Quelques heures après son discours, les manifestations ont repris. Des centaines de personnes se sont rassemblées sur une place du centre-ville de Brooklyn, scandant « Pas de justice, pas de paix » et « Les vies noires comptent », tout en faisant des gestes insultants de la main à une ligne d’agents de police protégeant l’arène où jouent les Nets de la NBA. Les marcheurs ont scandé « Hands up, don’t shoot » – un cri de ralliement qui a été provoqué par la fusillade de Michael Brown en août 2014 à Ferguson, Missouri – lors d’un rassemblement séparé dans le Queens.

Des manifestations largement pacifiques dans la ville samedi ont fait place à des affrontements épars entre la police et les manifestants plus tard dans la soirée. Les manifestants ont brisé les vitrines des magasins, jeté des objets sur les policiers, incendié les véhicules de police et bloqué les routes. Des graffitis ont été griffonnés sur la célèbre cathédrale Saint-Patrick de Manhattan.

Il y a eu de nombreuses plaintes concernant la police qui bousculait ou matraquait inutilement des manifestants et pulvérisait des foules de produits chimiques.

La police de New York a déclaré que 345 personnes avaient été arrêtées, 33 officiers blessés et 27 véhicules de police endommagés ou détruits par le feu. Aucun blessé majeur n’a été signalé. Le commissaire de police Dermot Shea a déclaré que certaines manifestations pacifiques avaient été « détournées » par des personnes violentes.

« Nous allons nous assurer que chacun a le droit de manifester pacifiquement et de se rassembler », a déclaré Shea lors d’un point de presse avec le maire. « Mais nous n’allons pas tolérer la destruction de biens, que nos officiers soient mis en danger ou que des civils soient mis en danger. »

Des manifestations similaires ont éclaté dans le pays en réponse à la mort de George Floyd au Minnesota. Floyd, qui était noir, est décédé lundi après qu’un policier blanc de Minneapolis lui a pressé le genou au cou jusqu’à ce qu’il cesse de respirer. Ailleurs à New York, des vitrines de magasins ont été brisées à Rochester et des manifestants ont mis le feu à un semi-remorque à Albany. À Buffalo, une personne a jeté un objet flamboyant à travers une fenêtre de l’hôtel de ville.

Le Gouverneur Andrew Cuomo a déclaré que la Garde nationale est en attente et que des centaines de soldats supplémentaires sont mis à disposition à Buffalo et Rochester, où des centaines de personnes se sont manifestées dimanche pour aider à nettoyer les dégâts.

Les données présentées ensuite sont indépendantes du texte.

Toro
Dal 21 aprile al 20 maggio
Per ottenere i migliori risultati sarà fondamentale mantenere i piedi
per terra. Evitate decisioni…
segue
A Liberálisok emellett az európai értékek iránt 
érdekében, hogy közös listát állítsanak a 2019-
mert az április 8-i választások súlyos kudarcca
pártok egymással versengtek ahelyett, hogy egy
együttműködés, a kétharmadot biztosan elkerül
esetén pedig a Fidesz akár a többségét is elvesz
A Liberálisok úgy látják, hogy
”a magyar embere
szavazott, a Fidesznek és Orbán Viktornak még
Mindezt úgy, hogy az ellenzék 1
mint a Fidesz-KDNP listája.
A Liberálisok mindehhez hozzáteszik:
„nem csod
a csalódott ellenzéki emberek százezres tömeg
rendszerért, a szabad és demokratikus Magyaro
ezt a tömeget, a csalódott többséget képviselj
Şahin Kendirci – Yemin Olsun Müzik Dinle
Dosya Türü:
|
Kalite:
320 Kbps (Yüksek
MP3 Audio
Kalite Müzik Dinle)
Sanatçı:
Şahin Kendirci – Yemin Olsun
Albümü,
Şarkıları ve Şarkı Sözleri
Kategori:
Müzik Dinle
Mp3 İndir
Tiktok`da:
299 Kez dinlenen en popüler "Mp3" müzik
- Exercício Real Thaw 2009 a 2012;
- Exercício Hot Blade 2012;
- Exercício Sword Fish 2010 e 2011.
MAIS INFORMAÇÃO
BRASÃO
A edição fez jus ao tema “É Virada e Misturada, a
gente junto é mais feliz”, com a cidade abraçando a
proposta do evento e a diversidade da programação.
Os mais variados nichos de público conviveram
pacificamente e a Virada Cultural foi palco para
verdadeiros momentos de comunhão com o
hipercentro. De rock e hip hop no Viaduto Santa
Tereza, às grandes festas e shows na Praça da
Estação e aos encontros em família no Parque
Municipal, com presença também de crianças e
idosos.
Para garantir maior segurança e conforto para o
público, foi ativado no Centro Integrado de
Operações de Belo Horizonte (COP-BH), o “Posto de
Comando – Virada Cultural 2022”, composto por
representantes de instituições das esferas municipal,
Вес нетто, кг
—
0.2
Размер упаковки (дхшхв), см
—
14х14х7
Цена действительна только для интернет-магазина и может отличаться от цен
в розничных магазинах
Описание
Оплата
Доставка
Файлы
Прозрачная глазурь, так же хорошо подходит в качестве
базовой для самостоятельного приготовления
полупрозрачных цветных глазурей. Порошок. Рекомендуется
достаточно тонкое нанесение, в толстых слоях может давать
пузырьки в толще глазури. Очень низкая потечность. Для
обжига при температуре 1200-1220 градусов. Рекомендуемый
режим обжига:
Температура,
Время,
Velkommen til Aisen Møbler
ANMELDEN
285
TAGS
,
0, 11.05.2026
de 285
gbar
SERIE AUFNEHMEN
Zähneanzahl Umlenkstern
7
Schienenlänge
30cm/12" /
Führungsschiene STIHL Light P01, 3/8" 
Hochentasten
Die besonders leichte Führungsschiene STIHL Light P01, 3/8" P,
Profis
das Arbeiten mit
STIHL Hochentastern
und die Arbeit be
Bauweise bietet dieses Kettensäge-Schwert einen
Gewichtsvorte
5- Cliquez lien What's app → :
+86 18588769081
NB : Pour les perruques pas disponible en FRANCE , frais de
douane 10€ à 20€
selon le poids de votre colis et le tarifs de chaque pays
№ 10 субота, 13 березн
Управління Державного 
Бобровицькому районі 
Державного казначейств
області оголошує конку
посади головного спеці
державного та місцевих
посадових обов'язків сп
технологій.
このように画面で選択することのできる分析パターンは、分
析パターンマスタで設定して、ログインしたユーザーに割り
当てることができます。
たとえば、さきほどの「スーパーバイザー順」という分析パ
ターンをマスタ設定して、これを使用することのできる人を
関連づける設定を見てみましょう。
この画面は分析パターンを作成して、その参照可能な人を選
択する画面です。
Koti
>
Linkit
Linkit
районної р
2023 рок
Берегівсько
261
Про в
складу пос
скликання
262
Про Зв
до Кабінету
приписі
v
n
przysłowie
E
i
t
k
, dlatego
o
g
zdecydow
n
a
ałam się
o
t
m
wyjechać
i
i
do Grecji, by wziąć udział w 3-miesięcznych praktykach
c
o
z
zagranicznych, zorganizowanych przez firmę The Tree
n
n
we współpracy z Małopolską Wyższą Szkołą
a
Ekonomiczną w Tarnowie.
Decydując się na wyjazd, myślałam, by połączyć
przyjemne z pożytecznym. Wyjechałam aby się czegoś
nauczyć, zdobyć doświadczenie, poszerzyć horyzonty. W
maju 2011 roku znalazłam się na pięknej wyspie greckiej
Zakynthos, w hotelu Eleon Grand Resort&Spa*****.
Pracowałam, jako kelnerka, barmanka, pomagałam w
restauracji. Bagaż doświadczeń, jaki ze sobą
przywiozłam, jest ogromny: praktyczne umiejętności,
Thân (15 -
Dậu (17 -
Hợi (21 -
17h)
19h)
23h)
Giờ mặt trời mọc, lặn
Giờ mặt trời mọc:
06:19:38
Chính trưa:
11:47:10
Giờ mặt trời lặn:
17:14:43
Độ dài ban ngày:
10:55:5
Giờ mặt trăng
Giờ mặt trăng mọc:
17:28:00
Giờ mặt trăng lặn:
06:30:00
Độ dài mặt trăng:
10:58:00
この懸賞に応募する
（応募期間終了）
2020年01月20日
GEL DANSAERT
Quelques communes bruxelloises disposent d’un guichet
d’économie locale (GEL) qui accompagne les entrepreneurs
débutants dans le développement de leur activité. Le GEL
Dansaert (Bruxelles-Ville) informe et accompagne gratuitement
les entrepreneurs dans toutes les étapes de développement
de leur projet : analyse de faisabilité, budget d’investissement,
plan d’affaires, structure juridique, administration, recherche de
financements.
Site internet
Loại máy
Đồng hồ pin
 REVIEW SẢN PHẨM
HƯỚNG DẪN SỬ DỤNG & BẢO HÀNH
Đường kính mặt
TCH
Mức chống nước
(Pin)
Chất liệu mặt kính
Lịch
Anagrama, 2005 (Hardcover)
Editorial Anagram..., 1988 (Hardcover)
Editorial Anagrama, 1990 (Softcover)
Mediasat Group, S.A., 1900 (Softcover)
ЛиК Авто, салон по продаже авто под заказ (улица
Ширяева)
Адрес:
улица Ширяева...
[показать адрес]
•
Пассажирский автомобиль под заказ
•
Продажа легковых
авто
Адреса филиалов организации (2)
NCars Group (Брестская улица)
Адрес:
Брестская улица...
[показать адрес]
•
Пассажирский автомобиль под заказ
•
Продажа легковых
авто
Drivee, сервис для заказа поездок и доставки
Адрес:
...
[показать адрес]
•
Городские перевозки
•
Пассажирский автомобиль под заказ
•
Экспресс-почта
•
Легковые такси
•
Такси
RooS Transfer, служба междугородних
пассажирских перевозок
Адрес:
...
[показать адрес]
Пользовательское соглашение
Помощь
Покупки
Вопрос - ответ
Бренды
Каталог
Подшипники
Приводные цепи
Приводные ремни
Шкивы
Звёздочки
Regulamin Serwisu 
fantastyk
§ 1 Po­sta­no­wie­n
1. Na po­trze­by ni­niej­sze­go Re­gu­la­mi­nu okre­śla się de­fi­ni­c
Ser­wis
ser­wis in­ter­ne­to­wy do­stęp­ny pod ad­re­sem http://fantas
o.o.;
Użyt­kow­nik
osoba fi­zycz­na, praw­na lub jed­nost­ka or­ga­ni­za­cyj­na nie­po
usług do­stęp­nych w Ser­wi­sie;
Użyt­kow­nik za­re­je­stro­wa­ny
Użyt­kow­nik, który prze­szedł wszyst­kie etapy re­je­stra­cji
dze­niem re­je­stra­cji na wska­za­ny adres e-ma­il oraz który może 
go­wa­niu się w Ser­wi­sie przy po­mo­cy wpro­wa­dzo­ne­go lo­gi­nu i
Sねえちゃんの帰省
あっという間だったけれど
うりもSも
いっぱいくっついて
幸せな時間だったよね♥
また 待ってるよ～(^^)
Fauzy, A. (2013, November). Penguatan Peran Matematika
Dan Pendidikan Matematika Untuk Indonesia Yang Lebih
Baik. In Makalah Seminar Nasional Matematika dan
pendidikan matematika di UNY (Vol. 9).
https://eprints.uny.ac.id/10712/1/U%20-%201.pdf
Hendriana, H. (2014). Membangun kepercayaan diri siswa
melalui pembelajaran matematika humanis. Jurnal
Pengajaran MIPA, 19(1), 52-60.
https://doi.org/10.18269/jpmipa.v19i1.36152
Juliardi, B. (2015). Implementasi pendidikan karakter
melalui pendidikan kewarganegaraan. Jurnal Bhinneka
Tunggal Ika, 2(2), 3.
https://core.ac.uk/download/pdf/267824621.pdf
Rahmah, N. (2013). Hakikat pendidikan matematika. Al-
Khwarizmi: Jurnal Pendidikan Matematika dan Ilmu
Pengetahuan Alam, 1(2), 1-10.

« Nous nous attendons à des manifestations supplémentaires ce soir et nous nous y préparons », a déclaré Cuomo lors de son briefing quotidien.

Le gouverneur a également déclaré que l’enquête de la procureure générale de l’État, Letitia James, sur les actions des officiers et manifestants du NYPD inclurait toutes les manifestations organisées tout au long du week-end.

Le nettoyage était en cours dimanche matin à New York, qui est toujours sous verrouillage depuis deux mois quand il est devenu l’épicentre américain de la pandémie de coronavirus.

Au moins cinq véhicules NYPD incendiés qui sont restés près de Union Square à Manhattan ont été remorqués tôt dimanche après-midi. Des gens se promenaient dans la rue pour briser du verre brisé et prendre des photos des véhicules.

Une poignée de manifestants se sont rassemblés pacifiquement sur la place, tenant des pancartes Black Lives Matter et prononçant des discours dénonçant la violence policière tandis que les familles pique-niquaient à proximité.

Ken Kidd, qui habite à quelques pâtés de maisons au sud du parc, faisait partie des personnes qui inspectaient les dommages aux véhicules et avait assisté aux manifestations de samedi. Il a déclaré que les manifestants et la police avaient essayé de rester pacifiques au début avant que le stress d’une ville fortement touchée par le coronavirus ne se manifeste.

« Je pense qu’une communauté ne peut dire » Assez « que tant de fois et les mots ne sont pas entendus, alors ils ont dû agir et c’est ce qui s’est passé la nuit dernière. C’est ce que j’ai vu se produire la nuit dernière », a déclaré Kidd.

L’examen indépendant ordonné par de Blasio sera mené par l’avocat de la New York City Corporation, James Johnson, qui est l’avocat en chef de la ville, et Margaret Garnett, commissaire du Département des enquêtes, qui enquête généralement sur les actes répréhensibles et les fraudes présumés des employés de la ville.